### [Exercise instructions]
Please reproduce verbatim the lines below, from the first through the one with "left elbow: (82, 243)".

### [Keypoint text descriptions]
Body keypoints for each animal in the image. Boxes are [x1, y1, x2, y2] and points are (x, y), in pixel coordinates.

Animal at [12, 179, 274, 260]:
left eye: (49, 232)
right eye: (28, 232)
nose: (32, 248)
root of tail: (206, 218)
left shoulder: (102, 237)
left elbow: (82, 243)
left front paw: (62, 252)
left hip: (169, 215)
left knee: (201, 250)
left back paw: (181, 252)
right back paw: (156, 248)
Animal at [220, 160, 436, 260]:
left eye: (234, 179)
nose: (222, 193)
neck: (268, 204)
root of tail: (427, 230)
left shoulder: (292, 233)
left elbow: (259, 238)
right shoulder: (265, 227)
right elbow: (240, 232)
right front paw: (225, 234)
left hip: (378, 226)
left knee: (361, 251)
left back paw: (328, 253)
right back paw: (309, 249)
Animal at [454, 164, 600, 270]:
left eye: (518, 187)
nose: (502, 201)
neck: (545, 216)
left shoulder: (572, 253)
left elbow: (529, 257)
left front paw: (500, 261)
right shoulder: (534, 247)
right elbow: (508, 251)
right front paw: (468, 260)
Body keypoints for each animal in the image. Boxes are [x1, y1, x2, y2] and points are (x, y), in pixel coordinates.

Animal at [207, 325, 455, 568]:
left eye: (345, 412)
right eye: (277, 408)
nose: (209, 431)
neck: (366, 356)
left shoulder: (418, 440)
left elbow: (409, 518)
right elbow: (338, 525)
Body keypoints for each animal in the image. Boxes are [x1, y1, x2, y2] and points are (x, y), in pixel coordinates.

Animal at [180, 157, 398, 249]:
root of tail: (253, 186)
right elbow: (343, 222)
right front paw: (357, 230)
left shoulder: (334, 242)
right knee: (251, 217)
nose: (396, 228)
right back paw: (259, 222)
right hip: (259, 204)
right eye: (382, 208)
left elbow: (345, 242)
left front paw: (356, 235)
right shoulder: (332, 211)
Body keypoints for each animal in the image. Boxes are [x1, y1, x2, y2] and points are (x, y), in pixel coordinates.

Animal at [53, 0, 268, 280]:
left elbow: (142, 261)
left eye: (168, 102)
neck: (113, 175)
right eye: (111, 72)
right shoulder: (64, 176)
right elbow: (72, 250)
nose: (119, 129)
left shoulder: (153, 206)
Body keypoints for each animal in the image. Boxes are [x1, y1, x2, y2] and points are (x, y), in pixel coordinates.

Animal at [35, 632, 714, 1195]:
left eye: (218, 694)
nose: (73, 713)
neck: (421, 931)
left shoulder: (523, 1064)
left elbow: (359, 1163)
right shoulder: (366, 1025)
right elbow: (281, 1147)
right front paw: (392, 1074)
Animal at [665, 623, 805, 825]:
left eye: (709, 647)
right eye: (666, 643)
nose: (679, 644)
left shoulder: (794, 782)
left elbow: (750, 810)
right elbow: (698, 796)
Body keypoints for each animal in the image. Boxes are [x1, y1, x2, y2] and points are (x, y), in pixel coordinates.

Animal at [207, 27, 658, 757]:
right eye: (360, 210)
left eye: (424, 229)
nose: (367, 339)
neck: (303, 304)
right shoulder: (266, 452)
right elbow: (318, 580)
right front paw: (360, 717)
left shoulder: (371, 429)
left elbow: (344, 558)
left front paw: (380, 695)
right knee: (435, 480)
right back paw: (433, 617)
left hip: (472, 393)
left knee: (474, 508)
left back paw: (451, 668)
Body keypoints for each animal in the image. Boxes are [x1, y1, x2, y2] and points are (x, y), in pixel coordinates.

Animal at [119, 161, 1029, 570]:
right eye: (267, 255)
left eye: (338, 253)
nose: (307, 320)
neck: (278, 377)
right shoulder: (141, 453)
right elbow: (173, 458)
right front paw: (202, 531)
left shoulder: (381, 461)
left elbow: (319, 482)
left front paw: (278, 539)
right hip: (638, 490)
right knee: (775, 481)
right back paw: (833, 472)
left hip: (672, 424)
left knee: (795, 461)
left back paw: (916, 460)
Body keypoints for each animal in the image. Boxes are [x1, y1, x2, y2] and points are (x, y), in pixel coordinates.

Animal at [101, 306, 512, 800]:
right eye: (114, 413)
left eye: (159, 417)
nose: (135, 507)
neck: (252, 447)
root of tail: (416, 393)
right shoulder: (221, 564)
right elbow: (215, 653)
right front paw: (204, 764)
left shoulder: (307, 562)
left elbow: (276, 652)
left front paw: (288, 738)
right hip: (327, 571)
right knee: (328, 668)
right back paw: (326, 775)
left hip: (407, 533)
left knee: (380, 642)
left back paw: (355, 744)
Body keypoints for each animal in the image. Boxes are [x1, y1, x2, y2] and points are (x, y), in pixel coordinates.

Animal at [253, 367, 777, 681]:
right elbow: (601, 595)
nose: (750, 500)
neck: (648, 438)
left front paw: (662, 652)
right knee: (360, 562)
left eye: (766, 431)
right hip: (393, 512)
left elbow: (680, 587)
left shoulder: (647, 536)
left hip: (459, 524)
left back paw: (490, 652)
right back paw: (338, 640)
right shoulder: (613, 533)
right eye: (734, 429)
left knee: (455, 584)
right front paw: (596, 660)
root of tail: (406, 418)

### [Reply]
Body keypoints for each animal in the image. Boxes are [x1, y1, x2, y2] and points are (x, y), in pixel coordinates.

Animal at [12, 179, 274, 260]:
left eye: (49, 232)
right eye: (28, 232)
nose: (32, 248)
root of tail: (206, 218)
left shoulder: (102, 237)
left elbow: (82, 243)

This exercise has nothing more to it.